Hood Cliff Retreat by Wittman Estes Architecture + Landscape
Built on the site in 1962, the original dark and opaque cedar cabin left the owners feeling cut off from nature, and they asked for a indoor outdoor retreat that would allow them to be closer to the land and also house an expanded program of three additional bedrooms and sleeping quarters for their extended family. The project has three elements: 1) The repurposed 20’x20’ footprint of the original cabin, 2) the cabin addition, and 3) a new bunkhouse and bathroom to the north.
“As avid bird watchers and naturalists, the clients wanted an indoor outdoor family retreat that would immerse them in the stillness of the forest and capture the delicate Washington sunlight and views toward Hood Canal and the Olympic Mountains to the west,” says architect Matt Wittman.

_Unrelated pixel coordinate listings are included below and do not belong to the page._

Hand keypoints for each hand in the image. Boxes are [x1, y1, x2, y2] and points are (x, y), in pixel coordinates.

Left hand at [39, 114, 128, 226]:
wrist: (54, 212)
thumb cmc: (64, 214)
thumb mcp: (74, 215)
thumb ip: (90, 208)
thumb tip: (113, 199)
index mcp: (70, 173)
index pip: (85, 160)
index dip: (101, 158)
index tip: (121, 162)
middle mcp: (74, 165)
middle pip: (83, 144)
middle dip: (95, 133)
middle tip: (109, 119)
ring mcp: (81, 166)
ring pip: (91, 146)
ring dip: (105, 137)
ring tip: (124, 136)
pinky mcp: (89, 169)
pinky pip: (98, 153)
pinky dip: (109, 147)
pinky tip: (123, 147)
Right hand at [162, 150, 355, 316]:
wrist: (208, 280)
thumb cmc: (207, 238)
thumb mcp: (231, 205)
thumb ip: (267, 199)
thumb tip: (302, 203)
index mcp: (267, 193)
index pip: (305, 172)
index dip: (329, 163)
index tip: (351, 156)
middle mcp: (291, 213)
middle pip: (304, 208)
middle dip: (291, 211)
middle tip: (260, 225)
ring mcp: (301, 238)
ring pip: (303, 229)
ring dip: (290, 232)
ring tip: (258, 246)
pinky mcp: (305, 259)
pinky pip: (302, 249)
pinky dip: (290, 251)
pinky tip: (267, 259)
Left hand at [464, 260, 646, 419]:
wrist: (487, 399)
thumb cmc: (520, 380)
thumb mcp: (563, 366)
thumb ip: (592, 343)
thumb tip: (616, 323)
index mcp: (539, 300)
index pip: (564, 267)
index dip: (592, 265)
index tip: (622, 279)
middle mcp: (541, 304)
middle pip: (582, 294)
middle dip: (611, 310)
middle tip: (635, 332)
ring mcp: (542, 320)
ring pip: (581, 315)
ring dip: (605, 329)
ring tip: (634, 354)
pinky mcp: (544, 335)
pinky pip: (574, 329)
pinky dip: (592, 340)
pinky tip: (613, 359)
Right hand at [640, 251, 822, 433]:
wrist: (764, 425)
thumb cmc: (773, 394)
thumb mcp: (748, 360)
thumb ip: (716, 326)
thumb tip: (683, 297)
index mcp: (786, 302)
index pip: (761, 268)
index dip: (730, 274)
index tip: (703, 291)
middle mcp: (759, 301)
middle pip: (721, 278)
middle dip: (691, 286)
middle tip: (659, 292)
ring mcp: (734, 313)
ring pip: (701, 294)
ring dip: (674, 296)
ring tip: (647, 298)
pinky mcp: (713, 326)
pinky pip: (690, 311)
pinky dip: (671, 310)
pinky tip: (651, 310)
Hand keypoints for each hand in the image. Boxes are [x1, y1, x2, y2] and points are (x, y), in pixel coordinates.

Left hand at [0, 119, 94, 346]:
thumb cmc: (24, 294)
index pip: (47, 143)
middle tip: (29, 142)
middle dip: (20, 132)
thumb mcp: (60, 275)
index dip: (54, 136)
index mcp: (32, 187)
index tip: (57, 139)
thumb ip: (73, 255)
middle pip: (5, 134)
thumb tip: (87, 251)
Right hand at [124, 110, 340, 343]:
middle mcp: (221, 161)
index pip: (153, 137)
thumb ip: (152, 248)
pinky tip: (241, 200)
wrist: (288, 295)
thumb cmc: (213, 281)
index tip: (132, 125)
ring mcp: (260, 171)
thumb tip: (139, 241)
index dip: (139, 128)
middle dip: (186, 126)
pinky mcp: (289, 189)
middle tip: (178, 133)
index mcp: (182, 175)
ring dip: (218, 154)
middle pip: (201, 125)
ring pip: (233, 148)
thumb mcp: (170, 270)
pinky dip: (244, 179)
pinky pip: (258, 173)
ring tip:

The clients include owner, Pat Troth, who had a career in hydrology and forestry and had a deep love for trees, soils, and the richness of the natural world. Her husband, John Troth, is a wildlife photographer who travels internationally to capture images of birds and other animals in their native habitats. Their grown children work as natural resource scientists and spend much of their time deeply engaged with the outdoors. With John and Pat living in Indiana, their son John in Toronto, and Ashley in North Carolina, the family yearned for a place to draw them together in one place. The vision was a retreat where the family could be together and celebrate their passion for being outdoors and connect with the native flora and fauna of Hood Canal.
The clients wanted a retreat where they could watch birds and take in the nature of the Hood Canal. While they loved modern architecture, they did not want a building that was overly expressive of itself. They asked for a set of simple structures that would allow them to be close to the land. This resonated with Wittman, who had an appreciation for the simple vernacular structures of his rural childhood on a ranch in northern Idaho, and designs buidings allowing people to “experience the beauty of nature through architecture.” The Troth family sought a place where their friends and family could gather together while also experiencing a moment of solitude and reflection. The three single story volumes with large glass openings, sliding doors, and continuous decks allow for such gathering and reflection.
The architecture defers to the landscape – inspired by nature and in particular the native killdeer bird. “Unlike most birds, the killdeer doesn’t bring outside vegetation to build its nest – it pulls away the existing brush, burrowing into the existing forest, and nesting on the ground,” says Wittman. Hood Cliff Retreat seeks a similar relationship with the ground that feels both connected to and protected from the elements of nature.
Reclaimed beams and siding from the original cabin were re-purposed as countertops and interior cladding. Simple details and a restrained material palette kept the construction budget to a minimum.
“We sought to dissolve the barriers between the inside and out, between forest, garden, and structure,” says Wittman. Sunlight warms the plywood walls and ceilings, grazing the warm cedar boards and cast-in-place concrete – allowing shadow and light to transform the simple interior into something more complex and subtle. In the main cabin, the indoor outdoor kitchen has a pass-through window that extends the interior countertop into the outdoor concrete counter and built in wood barbeque. There is a built-in Murphy bed that allows the main cabin to be a flexible sleeping area when needed. High clerestory windows allow views outdoors and natural light inside.
A reclaimed cast iron tub in the master bath creates the feeling of soaking in the outdoors without interrupting moments of repose. Outside, the rough sawn cedar siding and cement panel finishes patina naturally over time until the cabin volumes converge with the colors of the forest. This inside- outside connection is how the architects approach building sensitively in nature.
The three dwelling structures are a continuous interconnected series of experiences composed to celebrate the beauty of family gathering in natural sunlight and fresh air. The retreat is an expression of Wittman Estes’ “tactile modernism,” connecting the family to the sensation and physical experiences of the Puget sound ecosystem in a place that is beautiful, functional, and built for the sustainable long term enjoyment of the nature loving Troth family.